Supplied entries:
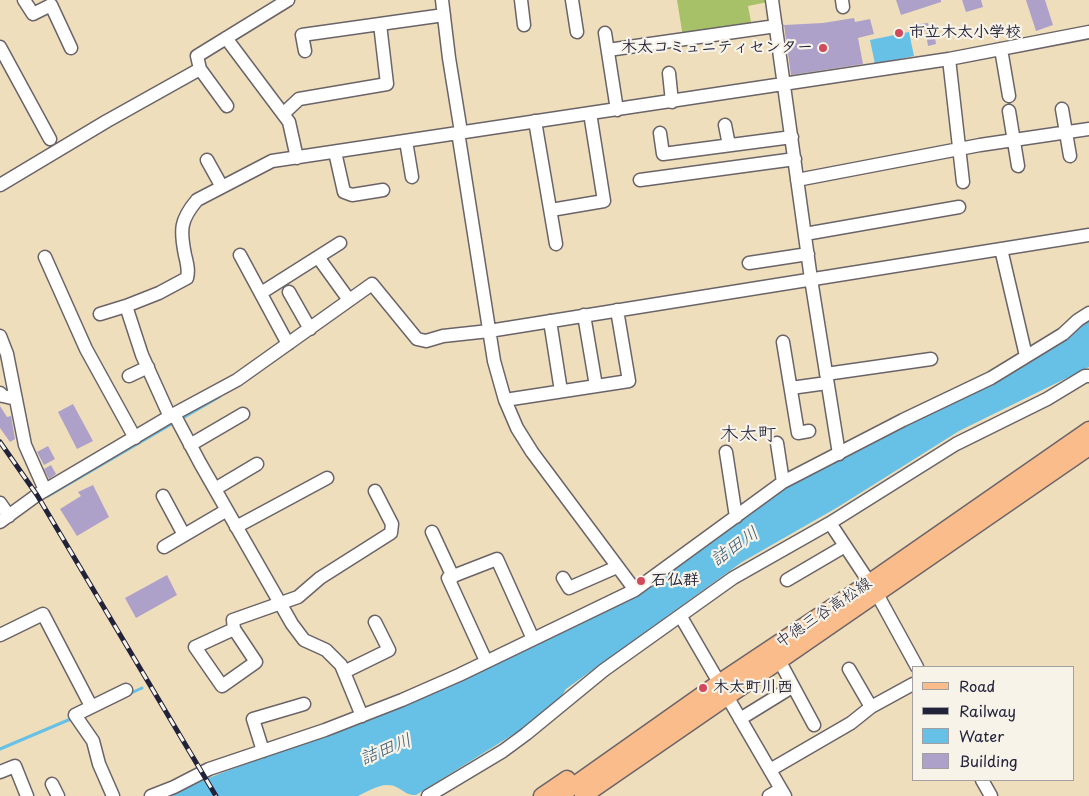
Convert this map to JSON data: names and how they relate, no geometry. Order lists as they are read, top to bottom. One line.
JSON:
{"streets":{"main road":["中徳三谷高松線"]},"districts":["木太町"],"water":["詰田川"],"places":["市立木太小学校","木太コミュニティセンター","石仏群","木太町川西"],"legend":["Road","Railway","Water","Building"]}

---

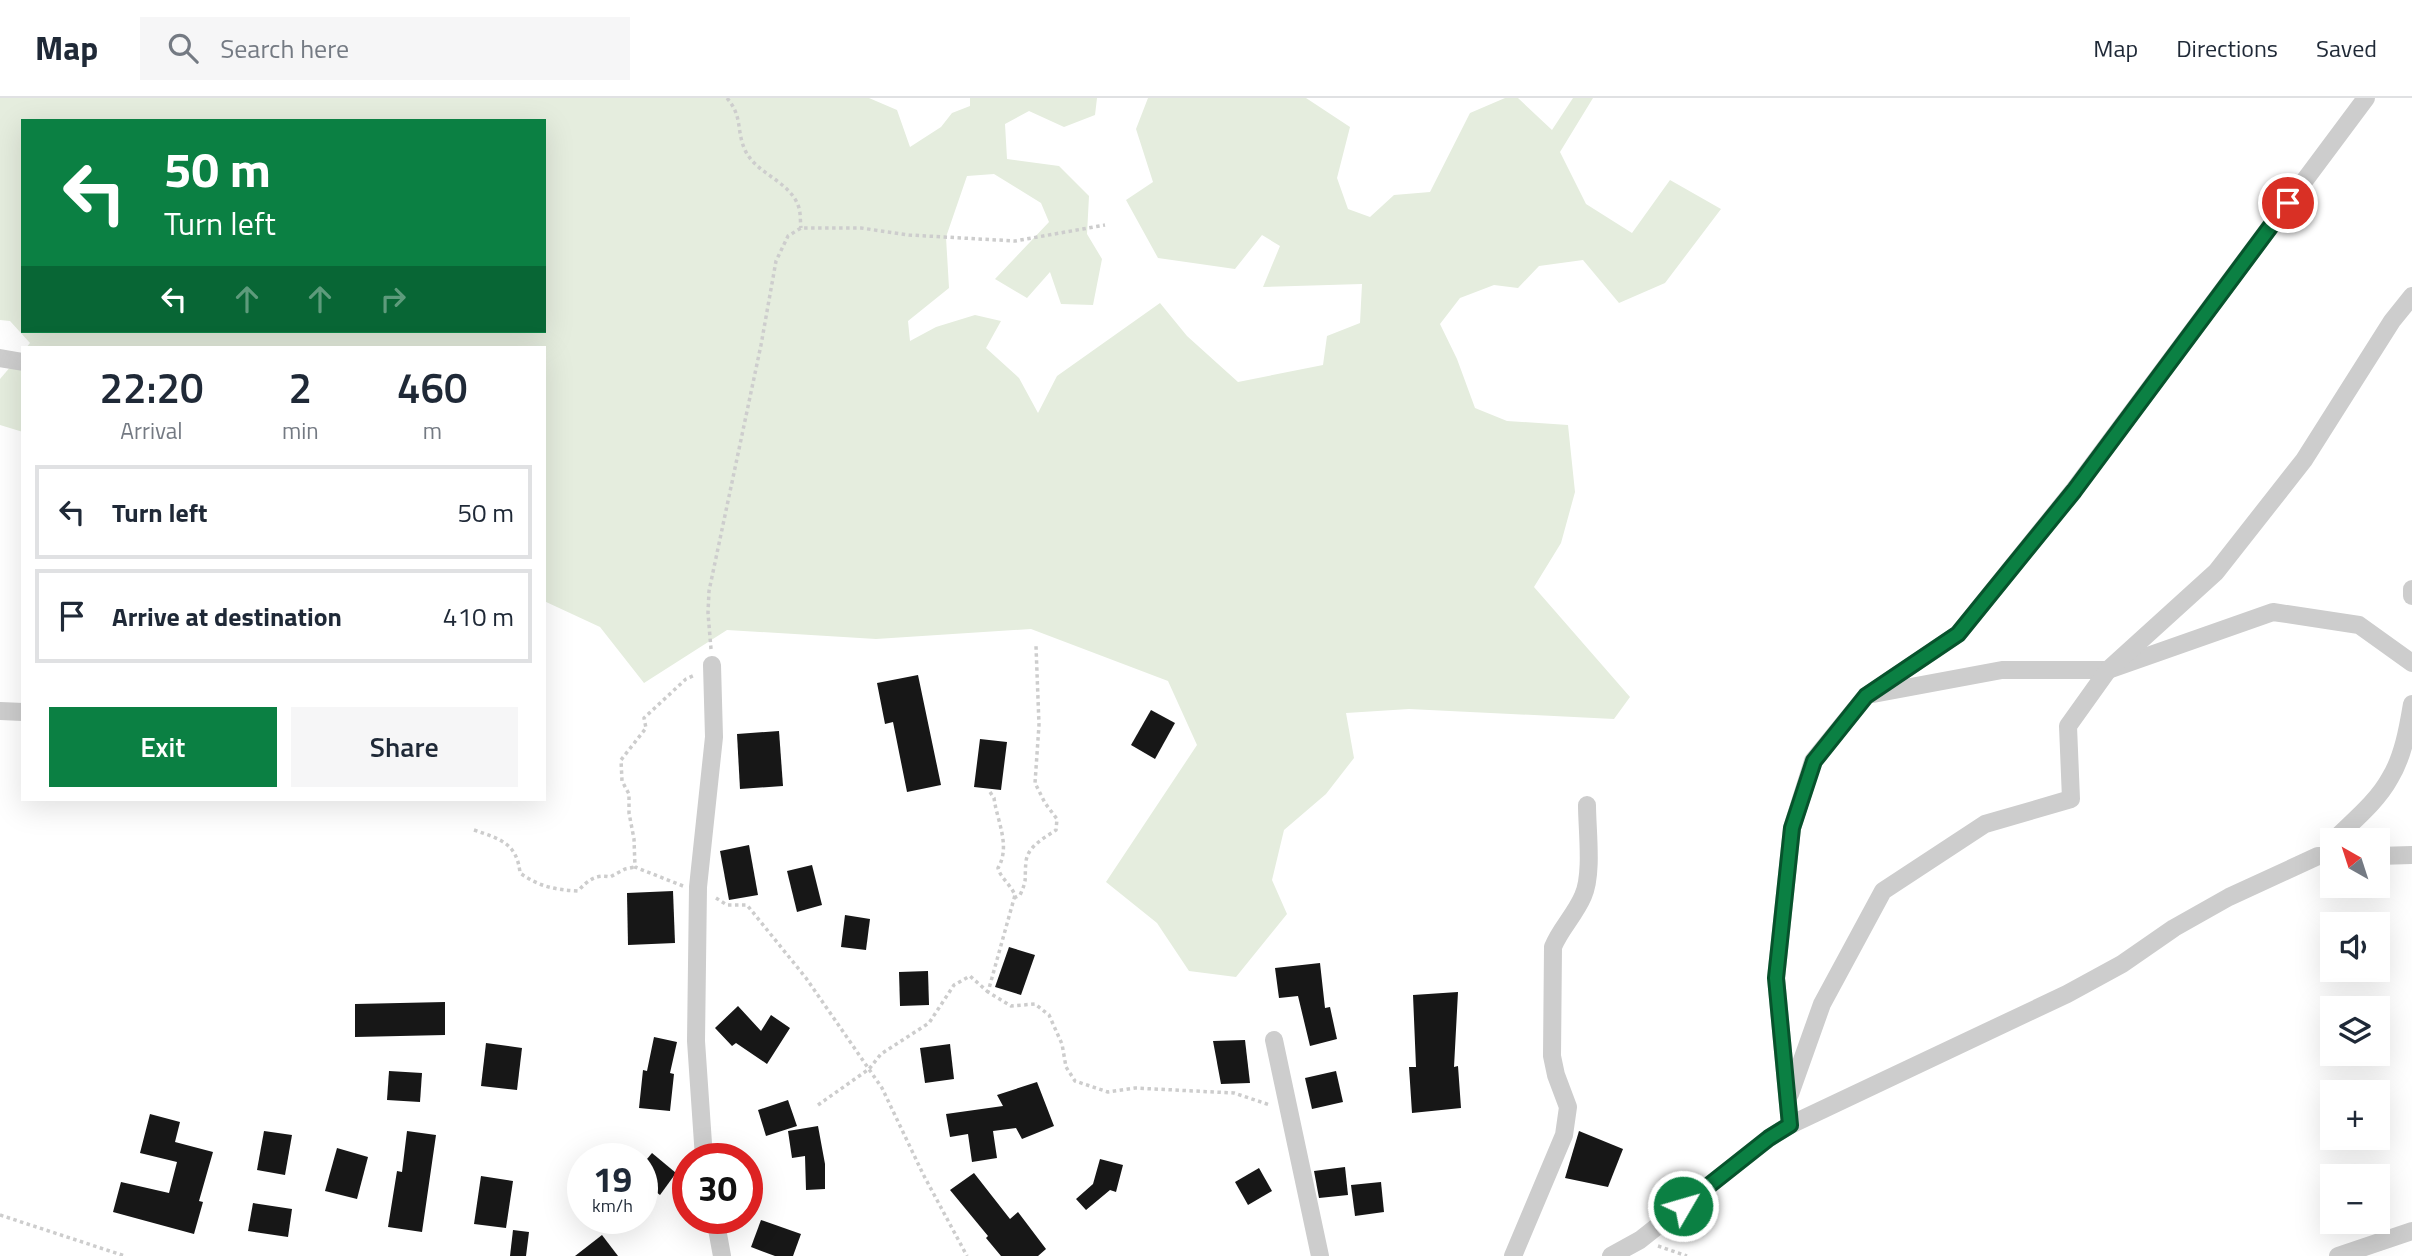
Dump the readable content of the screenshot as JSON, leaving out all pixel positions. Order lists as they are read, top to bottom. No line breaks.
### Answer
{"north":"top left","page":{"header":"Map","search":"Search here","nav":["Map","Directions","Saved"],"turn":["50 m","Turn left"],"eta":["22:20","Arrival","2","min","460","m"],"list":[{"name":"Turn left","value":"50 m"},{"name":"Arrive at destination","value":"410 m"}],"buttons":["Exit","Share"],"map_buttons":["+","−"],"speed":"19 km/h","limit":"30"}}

What is needed: Which lines above hold the string "read"? Show each of them.

Answer to this task:
Convert this map to JSON data: names and how they relate, no geometry. Order lists as they are read, top to bottom. One line.
Dump the readable content of the screenshot as JSON, leaving out all pixel positions. Order lists as they are read, top to bottom. No line breaks.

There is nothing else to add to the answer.